Try it: In the entries below, find the line with "left back paw: (328, 206)" and the line with "right back paw: (336, 811)"; give again those lines and every line between them, exactly.

(Stored data)
#####
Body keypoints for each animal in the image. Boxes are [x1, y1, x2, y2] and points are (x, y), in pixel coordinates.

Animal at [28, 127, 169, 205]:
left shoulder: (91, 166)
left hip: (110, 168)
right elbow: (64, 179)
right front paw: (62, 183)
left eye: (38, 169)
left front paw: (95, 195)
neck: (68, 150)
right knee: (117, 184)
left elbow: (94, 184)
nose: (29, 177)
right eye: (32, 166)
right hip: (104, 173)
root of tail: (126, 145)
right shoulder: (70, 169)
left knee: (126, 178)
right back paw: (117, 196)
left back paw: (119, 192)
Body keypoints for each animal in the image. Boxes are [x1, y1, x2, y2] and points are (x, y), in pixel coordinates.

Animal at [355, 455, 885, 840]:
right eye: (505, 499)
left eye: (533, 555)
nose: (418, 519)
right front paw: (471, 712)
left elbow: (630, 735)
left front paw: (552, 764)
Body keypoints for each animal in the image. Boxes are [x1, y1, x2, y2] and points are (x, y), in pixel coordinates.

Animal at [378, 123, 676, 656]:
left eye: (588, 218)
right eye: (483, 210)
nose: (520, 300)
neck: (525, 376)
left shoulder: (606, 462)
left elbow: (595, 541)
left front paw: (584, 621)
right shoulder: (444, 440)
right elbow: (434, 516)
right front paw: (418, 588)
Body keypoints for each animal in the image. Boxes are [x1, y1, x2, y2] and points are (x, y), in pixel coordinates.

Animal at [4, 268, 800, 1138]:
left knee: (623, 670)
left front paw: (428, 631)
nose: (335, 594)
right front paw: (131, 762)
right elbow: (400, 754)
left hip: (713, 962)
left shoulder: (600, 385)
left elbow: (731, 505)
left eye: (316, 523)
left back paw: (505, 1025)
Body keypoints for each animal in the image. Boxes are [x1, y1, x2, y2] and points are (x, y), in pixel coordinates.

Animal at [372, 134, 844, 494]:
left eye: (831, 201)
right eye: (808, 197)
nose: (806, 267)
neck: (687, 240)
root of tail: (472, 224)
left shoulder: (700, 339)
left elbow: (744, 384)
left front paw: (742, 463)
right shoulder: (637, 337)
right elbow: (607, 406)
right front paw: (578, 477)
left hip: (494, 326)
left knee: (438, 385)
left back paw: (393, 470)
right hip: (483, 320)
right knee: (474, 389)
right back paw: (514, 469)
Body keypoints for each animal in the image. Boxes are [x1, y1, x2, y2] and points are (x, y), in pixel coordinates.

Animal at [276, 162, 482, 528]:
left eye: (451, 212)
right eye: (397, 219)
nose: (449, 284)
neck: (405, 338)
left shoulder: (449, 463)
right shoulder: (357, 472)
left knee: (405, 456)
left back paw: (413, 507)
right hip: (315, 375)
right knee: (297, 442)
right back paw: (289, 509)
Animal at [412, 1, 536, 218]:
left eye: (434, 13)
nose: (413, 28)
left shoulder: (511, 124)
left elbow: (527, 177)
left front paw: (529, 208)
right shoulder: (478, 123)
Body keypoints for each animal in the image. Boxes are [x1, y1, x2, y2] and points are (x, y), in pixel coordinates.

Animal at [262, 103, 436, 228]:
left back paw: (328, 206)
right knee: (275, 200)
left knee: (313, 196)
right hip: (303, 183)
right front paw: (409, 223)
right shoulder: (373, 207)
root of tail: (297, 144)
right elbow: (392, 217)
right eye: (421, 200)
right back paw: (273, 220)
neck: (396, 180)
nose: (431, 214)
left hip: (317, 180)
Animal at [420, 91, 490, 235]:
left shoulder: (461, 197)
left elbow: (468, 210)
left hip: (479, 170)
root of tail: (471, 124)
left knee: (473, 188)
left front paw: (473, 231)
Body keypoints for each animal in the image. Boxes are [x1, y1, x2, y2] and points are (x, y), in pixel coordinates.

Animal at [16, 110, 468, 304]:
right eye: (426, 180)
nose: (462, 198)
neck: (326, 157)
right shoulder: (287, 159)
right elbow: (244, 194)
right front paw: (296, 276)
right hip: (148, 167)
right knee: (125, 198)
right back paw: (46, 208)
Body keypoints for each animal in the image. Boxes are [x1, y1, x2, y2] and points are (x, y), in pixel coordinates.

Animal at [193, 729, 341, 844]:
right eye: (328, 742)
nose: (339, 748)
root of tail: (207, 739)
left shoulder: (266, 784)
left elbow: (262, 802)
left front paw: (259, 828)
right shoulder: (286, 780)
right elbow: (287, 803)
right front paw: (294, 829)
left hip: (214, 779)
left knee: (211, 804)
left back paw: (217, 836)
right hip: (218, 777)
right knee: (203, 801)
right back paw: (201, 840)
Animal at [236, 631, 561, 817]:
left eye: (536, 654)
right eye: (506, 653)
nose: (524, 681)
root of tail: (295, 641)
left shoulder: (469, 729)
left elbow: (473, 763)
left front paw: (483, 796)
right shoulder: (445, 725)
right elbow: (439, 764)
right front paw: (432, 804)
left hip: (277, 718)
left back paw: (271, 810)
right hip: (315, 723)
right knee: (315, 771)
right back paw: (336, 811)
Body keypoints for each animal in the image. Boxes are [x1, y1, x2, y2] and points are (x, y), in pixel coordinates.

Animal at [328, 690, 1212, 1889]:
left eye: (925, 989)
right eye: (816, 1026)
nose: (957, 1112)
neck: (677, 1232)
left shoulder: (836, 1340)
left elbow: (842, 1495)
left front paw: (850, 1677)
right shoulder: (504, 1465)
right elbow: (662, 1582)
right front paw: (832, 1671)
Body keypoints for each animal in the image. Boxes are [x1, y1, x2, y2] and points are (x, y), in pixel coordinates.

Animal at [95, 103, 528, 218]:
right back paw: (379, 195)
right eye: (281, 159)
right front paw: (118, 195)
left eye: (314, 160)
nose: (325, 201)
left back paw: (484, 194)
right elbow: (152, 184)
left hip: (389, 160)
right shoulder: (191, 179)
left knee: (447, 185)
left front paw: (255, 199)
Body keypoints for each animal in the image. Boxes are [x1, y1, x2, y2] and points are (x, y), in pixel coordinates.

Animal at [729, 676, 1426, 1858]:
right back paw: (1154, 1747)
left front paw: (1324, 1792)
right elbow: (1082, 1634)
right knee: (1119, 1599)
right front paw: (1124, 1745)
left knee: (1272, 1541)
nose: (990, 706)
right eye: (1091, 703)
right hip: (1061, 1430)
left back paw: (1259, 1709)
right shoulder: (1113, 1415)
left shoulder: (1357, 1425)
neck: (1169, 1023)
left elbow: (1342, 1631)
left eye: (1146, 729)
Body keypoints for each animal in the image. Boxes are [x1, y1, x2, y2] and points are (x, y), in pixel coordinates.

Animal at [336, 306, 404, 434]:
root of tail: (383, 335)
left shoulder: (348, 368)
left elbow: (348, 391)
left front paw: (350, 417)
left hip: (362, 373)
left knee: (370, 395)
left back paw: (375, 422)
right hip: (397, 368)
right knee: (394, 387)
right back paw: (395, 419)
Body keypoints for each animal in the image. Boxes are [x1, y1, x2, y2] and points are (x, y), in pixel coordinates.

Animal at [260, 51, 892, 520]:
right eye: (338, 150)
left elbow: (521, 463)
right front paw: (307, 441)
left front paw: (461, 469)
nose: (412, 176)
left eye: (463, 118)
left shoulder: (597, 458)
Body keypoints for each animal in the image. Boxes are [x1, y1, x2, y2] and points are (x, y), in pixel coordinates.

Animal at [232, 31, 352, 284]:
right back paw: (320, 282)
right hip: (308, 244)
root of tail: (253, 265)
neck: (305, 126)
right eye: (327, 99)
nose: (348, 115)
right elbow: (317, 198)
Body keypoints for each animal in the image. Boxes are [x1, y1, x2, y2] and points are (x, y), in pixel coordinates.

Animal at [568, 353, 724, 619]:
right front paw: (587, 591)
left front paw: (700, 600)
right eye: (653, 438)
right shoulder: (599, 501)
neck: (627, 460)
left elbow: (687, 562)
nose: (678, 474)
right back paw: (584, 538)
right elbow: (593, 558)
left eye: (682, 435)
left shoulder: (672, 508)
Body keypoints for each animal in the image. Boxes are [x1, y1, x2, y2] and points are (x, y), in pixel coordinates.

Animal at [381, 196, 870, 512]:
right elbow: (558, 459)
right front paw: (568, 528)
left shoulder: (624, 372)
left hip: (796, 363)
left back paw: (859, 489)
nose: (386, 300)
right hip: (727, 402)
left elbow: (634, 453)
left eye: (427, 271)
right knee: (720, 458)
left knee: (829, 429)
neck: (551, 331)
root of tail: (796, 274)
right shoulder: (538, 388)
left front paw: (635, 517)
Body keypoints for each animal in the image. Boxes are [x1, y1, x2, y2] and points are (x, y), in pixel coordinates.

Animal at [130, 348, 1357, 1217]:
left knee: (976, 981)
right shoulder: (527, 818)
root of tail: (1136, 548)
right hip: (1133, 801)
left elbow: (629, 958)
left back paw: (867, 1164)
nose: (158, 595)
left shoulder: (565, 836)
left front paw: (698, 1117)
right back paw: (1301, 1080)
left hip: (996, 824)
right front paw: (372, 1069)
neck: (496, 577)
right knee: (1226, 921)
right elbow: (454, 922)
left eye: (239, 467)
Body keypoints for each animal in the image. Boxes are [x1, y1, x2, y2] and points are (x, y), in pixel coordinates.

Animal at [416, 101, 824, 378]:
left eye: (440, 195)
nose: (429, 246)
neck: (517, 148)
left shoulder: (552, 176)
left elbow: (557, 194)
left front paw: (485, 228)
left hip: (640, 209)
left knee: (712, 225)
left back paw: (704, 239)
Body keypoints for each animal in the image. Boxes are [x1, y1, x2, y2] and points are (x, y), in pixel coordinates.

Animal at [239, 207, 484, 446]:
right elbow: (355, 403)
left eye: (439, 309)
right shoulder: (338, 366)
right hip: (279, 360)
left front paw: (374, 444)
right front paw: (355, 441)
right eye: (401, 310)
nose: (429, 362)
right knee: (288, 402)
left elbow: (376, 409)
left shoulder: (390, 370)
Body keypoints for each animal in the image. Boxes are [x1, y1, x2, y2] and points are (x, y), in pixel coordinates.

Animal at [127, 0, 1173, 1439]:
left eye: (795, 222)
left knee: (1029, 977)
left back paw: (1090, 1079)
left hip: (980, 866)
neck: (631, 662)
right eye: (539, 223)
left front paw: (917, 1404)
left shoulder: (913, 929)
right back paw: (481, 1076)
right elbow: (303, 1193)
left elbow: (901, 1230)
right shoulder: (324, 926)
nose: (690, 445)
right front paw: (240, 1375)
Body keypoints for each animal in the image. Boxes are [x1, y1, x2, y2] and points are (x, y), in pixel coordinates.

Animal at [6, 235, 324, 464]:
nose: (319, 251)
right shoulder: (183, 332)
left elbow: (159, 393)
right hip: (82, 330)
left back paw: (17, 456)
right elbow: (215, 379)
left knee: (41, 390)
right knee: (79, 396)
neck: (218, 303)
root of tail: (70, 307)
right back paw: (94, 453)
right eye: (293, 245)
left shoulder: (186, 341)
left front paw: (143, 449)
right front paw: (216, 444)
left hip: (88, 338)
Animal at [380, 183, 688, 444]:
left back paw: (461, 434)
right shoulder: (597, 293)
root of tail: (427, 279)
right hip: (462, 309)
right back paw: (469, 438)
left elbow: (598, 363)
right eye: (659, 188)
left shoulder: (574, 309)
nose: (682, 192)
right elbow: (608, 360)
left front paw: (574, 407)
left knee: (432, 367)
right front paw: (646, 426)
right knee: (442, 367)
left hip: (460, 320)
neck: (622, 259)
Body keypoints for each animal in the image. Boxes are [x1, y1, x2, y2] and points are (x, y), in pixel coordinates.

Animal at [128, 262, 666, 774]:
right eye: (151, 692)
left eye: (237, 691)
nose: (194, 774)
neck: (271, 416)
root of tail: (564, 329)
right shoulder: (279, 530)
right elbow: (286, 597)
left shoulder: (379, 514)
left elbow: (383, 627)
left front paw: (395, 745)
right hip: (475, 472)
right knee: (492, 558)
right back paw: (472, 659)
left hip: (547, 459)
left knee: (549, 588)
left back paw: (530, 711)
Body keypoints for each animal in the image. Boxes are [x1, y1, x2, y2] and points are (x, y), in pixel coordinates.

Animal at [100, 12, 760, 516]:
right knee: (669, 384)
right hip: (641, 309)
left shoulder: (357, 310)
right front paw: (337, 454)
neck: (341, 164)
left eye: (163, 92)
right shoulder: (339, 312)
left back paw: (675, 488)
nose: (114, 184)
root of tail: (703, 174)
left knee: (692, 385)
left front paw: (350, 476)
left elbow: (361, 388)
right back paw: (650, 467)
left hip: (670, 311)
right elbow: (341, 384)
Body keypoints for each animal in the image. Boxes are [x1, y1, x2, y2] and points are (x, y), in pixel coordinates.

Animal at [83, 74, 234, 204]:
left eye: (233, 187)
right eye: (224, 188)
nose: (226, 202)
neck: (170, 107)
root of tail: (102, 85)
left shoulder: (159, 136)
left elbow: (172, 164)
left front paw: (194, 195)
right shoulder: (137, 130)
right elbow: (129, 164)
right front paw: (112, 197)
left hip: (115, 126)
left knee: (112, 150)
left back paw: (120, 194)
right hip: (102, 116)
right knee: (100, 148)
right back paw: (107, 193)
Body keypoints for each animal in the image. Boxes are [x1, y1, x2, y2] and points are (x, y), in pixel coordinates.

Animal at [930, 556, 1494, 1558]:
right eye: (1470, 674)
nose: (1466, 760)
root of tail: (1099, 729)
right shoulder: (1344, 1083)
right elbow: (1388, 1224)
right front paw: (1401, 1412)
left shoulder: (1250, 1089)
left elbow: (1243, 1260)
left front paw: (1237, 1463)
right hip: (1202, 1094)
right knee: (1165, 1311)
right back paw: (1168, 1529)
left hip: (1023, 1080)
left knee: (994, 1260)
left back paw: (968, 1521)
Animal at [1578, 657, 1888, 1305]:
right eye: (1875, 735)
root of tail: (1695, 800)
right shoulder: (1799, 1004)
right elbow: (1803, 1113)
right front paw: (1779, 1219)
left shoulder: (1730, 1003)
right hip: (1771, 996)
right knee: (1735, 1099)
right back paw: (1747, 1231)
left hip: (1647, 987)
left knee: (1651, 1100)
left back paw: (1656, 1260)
#####
Task result:
left back paw: (328, 206)
right knee: (275, 200)
left knee: (313, 196)
right hip: (303, 183)
right front paw: (409, 223)
right shoulder: (373, 207)
root of tail: (297, 144)
right elbow: (392, 217)
right eye: (421, 200)
right back paw: (273, 220)
neck: (396, 180)
nose: (431, 214)
left hip: (317, 180)
Animal at [420, 91, 490, 235]:
left shoulder: (461, 197)
left elbow: (468, 210)
left hip: (479, 170)
root of tail: (471, 124)
left knee: (473, 188)
left front paw: (473, 231)
Body keypoints for each animal in the image. Boxes are [x1, y1, x2, y2] and points are (x, y), in pixel coordinates.

Animal at [16, 110, 468, 304]:
right eye: (426, 180)
nose: (462, 198)
neck: (326, 157)
right shoulder: (287, 159)
right elbow: (244, 194)
right front paw: (296, 276)
right hip: (148, 167)
right knee: (125, 198)
right back paw: (46, 208)
Body keypoints for each animal in the image. Boxes are [x1, y1, x2, y2] and points are (x, y), in pixel coordinates.

Animal at [193, 729, 341, 844]:
right eye: (328, 742)
nose: (339, 748)
root of tail: (207, 739)
left shoulder: (266, 784)
left elbow: (262, 802)
left front paw: (259, 828)
right shoulder: (286, 780)
right elbow: (287, 803)
right front paw: (294, 829)
left hip: (214, 779)
left knee: (211, 804)
left back paw: (217, 836)
right hip: (218, 777)
right knee: (203, 801)
right back paw: (201, 840)
Animal at [236, 631, 561, 817]:
left eye: (536, 654)
right eye: (506, 653)
nose: (524, 681)
root of tail: (295, 641)
left shoulder: (469, 729)
left elbow: (473, 763)
left front paw: (483, 796)
right shoulder: (445, 725)
right elbow: (439, 764)
right front paw: (432, 804)
left hip: (277, 718)
left back paw: (271, 810)
right hip: (315, 723)
right knee: (315, 771)
right back paw: (336, 811)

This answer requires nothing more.